É esta a proposta de Jesus: "quem quiser me seguir, negue-se". Ainda ontem, eu lia das revelações de Jesus a Sta Brígida: "somente irá entrar no céu os que se humilham e se mortificam". E o que são a humilhação e a mortificação senão o rebaixamento da alma e do corpo, respectivamente? Este falso eu que todos trazemos, altivo e inconstante, não é quem de fato nós somos. Ou descobrimos a nossa verdadeira identidade - e para isso, é preciso procurar em Deus - ou morreremos e nos daremos conta da grande mentira que fomos e que estaremos - Deus nos livre - condenados a estender pela eternidade.
Se a via da conversão é mesmo uma via de negação do próprio eu, pouquíssima gente faz progressos no mundo. Antes, se poderia dizer que o cristianismo, como é pregado nos moldes atuais pela maioria, se encontra precisamente no rumo oposto, isto é: o da promoção do próprio ego. Não à toa Jesus diz que são pouquíssimos os que encontram o Caminho.

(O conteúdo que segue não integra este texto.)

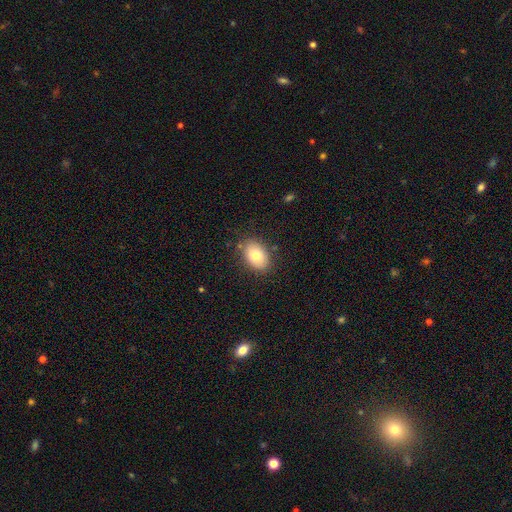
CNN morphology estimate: Smooth or featured? smooth (78%)
How rounded? in between (84%)
Merging? none (84%)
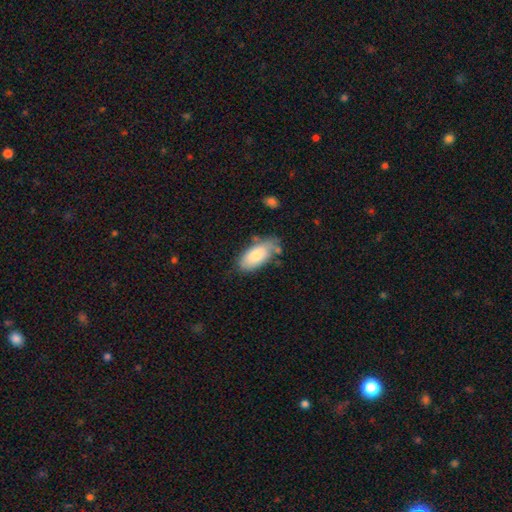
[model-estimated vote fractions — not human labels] smooth-or-featured: smooth: 78% | featured or disk: 15% | star or artifact: 6%
  how-rounded: in between: 92% | cigar-shaped: 6% | round: 2%
  merging: none: 61% | minor disturbance: 26% | major disturbance: 7% | merger: 6%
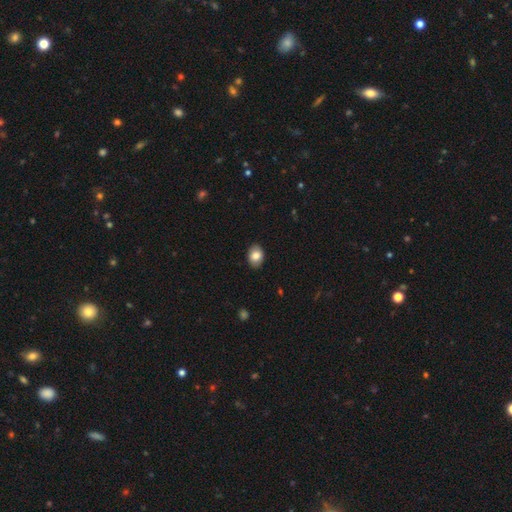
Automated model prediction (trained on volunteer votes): Smooth or featured? smooth (82%)
How rounded? in between (73%)
Merging? none (88%)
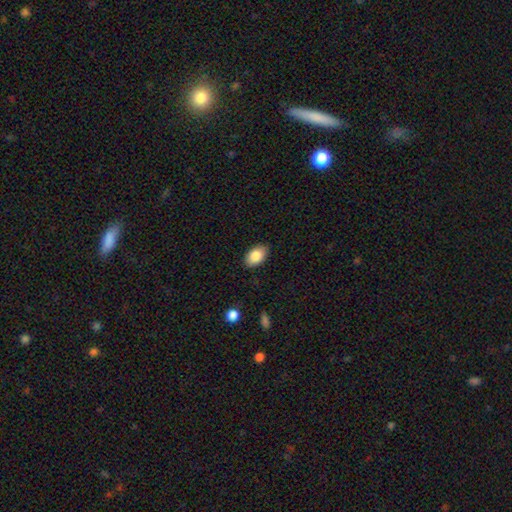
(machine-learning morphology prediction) Smooth or featured? Predicted: smooth (p=0.86). How rounded? Predicted: in between (p=0.91). Merging? Predicted: none (p=0.85).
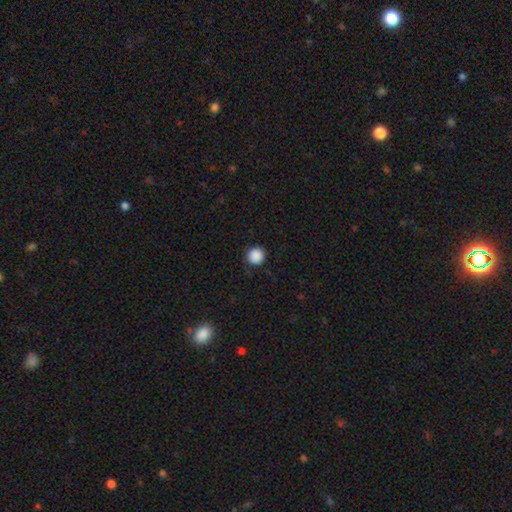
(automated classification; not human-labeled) This is clearly a smooth galaxy (88%). How rounded: clearly round (94%). Merging: clearly none (86%).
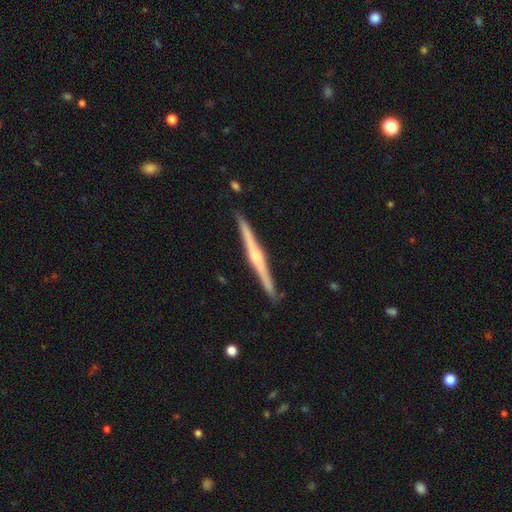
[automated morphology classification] smooth_or_featured: featured or disk (p=0.78) [alt: smooth p=0.17]
disk_edge_on: yes (p=0.98) [alt: no p=0.02]
edge_on_bulge: rounded (p=0.73) [alt: none p=0.14]
merging: none (p=0.91) [alt: minor disturbance p=0.07]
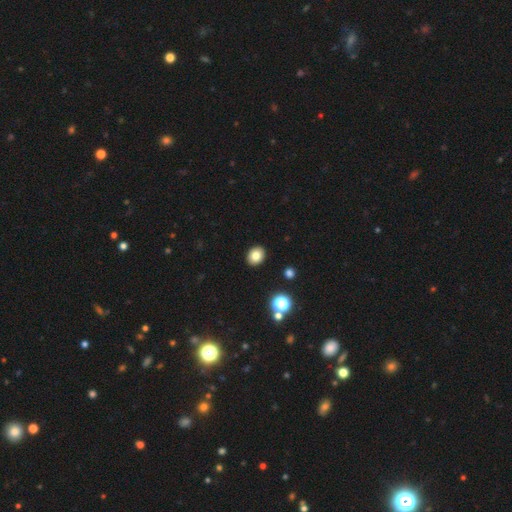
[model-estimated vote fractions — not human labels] Morphology: type=smooth (82%); roundness=round (52%); merging=none (91%).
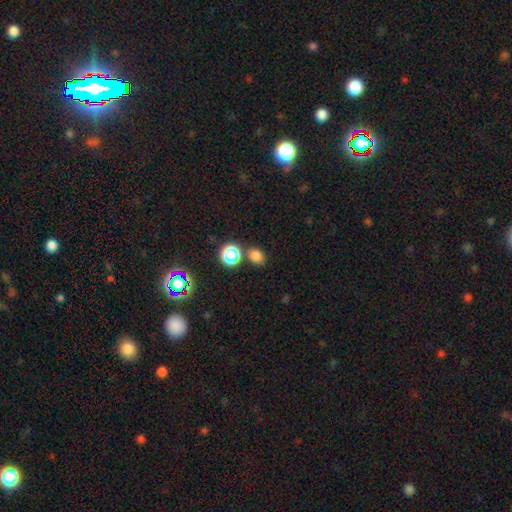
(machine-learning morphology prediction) smooth 75%, star or artifact 20%, featured or disk 5%. Down the decision tree: how rounded — round (55%); merging — none (76%).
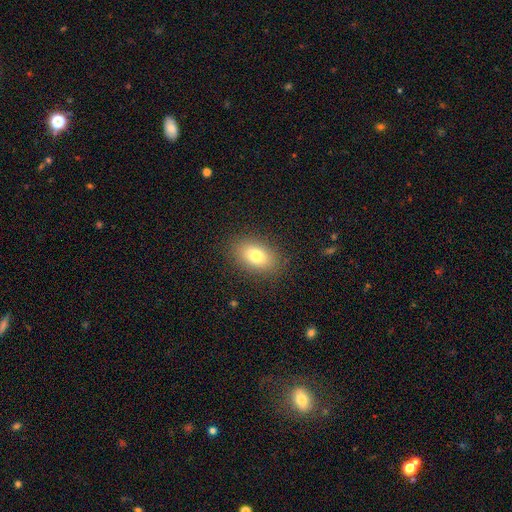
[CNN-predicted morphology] Smooth or featured: smooth — 78% (featured or disk — 12%)
How rounded: in between — 86% (round — 13%)
Merging: none — 86% (minor disturbance — 9%)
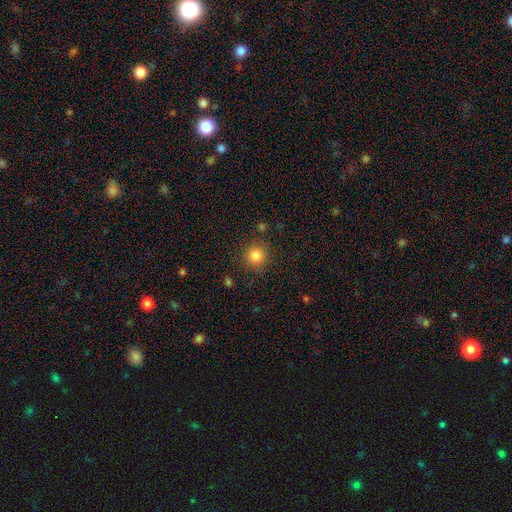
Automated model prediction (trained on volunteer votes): Smooth or featured?
  - smooth: 84% *
  - star or artifact: 11%
  - featured or disk: 5%
How rounded?
  - round: 93% *
  - in between: 6%
  - cigar-shaped: 1%
Merging?
  - none: 86% *
  - minor disturbance: 9%
  - major disturbance: 3%
  - merger: 2%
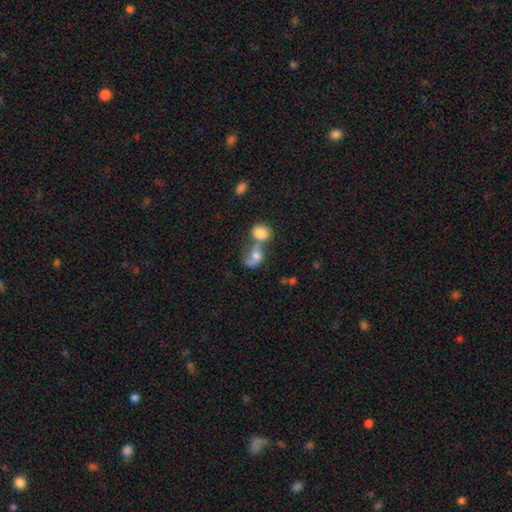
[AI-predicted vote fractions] This appears to be a smooth galaxy with no disk features (61%) that is in between round and cigar-shaped (55%). Merging: merger (67%).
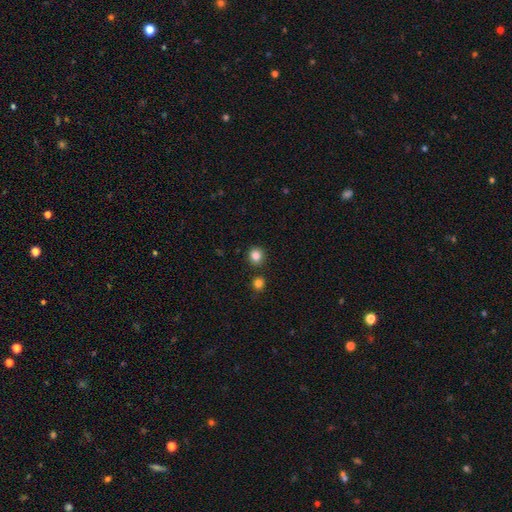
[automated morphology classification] This is clearly a smooth galaxy (84%). How rounded: clearly round (88%). Merging: clearly none (86%).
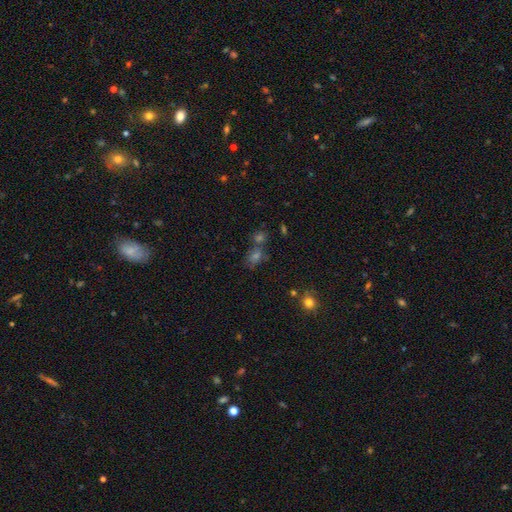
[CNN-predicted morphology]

"Lembra-te sempre de que não realizas nada de virtuoso, esforçando-te para te dominares. De fato, que virtude há em tomar pá e picareta para tentar sair de uma galeria subterrânea, onde se tenha caído por falta de atenção? Não é natural, pois, utilizar as ferramentas entregues por alguém de fora, para escapar dessa atmosfera sufocante e tenebrosa? O contrário não seria pura estupidez? Essa parábola te pode ensinar a sabedoria. As ferramentas são os instrumentos da salvação, os mandamentos do Evangelho, os santos sacramentos da Igreja, que foram postos à disposição de cada cristão por ocasião do santo batismo. Sem uso, não terão nenhum proveito. Porém, utilizados com discernimento, permitirão que abras o caminho para a liberdade e para a luz. " (Tito Colliander, Caminho dos Ascetas, Iniciação à Vida Espiritual).